◆ Exercise brief ◆
In your answer, print every record exactly as it is written.

[Stored data]

<<<<

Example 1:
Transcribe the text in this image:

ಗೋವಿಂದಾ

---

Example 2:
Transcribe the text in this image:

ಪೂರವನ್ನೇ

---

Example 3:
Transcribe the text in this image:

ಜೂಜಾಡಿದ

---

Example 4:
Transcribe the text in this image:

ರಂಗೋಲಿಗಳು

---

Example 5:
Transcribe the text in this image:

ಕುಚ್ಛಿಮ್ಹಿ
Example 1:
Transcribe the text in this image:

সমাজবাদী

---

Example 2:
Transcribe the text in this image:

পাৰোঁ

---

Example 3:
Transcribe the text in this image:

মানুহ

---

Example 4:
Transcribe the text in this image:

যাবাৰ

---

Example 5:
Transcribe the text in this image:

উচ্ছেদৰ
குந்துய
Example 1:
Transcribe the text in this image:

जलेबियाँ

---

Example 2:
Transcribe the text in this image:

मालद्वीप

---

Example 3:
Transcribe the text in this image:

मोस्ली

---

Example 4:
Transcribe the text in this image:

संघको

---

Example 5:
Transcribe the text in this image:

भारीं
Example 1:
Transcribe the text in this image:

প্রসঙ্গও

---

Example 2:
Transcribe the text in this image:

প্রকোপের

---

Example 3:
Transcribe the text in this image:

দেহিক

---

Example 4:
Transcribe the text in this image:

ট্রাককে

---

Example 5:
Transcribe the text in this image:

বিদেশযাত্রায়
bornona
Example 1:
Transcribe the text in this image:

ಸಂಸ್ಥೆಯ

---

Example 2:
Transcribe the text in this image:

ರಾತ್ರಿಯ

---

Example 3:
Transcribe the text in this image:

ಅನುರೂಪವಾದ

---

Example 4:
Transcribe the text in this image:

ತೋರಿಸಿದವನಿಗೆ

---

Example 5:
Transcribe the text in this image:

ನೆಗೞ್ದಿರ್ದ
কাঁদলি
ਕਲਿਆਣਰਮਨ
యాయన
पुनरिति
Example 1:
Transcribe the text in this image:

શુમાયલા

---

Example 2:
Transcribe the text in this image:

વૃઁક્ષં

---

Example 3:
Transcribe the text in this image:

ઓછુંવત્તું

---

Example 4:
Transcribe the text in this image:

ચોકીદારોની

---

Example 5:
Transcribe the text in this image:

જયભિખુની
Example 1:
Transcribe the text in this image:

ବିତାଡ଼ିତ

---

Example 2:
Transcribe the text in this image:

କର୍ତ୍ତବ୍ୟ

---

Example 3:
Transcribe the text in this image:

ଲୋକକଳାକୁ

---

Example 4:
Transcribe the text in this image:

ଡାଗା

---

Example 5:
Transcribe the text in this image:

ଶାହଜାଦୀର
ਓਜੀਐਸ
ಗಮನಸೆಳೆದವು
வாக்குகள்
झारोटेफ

>>>>

◆ Task answer ◆
Example 1:
Transcribe the text in this image:

ಗೋವಿಂದಾ

---

Example 2:
Transcribe the text in this image:

ಪೂರವನ್ನೇ

---

Example 3:
Transcribe the text in this image:

ಜೂಜಾಡಿದ

---

Example 4:
Transcribe the text in this image:

ರಂಗೋಲಿಗಳು

---

Example 5:
Transcribe the text in this image:

ಕುಚ್ಛಿಮ್ಹಿ
Example 1:
Transcribe the text in this image:

সমাজবাদী

---

Example 2:
Transcribe the text in this image:

পাৰোঁ

---

Example 3:
Transcribe the text in this image:

মানুহ

---

Example 4:
Transcribe the text in this image:

যাবাৰ

---

Example 5:
Transcribe the text in this image:

উচ্ছেদৰ
குந்துய
Example 1:
Transcribe the text in this image:

जलेबियाँ

---

Example 2:
Transcribe the text in this image:

मालद्वीप

---

Example 3:
Transcribe the text in this image:

मोस्ली

---

Example 4:
Transcribe the text in this image:

संघको

---

Example 5:
Transcribe the text in this image:

भारीं
Example 1:
Transcribe the text in this image:

প্রসঙ্গও

---

Example 2:
Transcribe the text in this image:

প্রকোপের

---

Example 3:
Transcribe the text in this image:

দেহিক

---

Example 4:
Transcribe the text in this image:

ট্রাককে

---

Example 5:
Transcribe the text in this image:

বিদেশযাত্রায়
bornona
Example 1:
Transcribe the text in this image:

ಸಂಸ್ಥೆಯ

---

Example 2:
Transcribe the text in this image:

ರಾತ್ರಿಯ

---

Example 3:
Transcribe the text in this image:

ಅನುರೂಪವಾದ

---

Example 4:
Transcribe the text in this image:

ತೋರಿಸಿದವನಿಗೆ

---

Example 5:
Transcribe the text in this image:

ನೆಗೞ್ದಿರ್ದ
কাঁদলি
ਕਲਿਆਣਰਮਨ
యాయన
पुनरिति
Example 1:
Transcribe the text in this image:

શુમાયલા

---

Example 2:
Transcribe the text in this image:

વૃઁક્ષં

---

Example 3:
Transcribe the text in this image:

ઓછુંવત્તું

---

Example 4:
Transcribe the text in this image:

ચોકીદારોની

---

Example 5:
Transcribe the text in this image:

જયભિખુની
Example 1:
Transcribe the text in this image:

ବିତାଡ଼ିତ

---

Example 2:
Transcribe the text in this image:

କର୍ତ୍ତବ୍ୟ

---

Example 3:
Transcribe the text in this image:

ଲୋକକଳାକୁ

---

Example 4:
Transcribe the text in this image:

ଡାଗା

---

Example 5:
Transcribe the text in this image:

ଶାହଜାଦୀର
ਓਜੀਐਸ
ಗಮನಸೆಳೆದವು
வாக்குகள்
झारोटेफ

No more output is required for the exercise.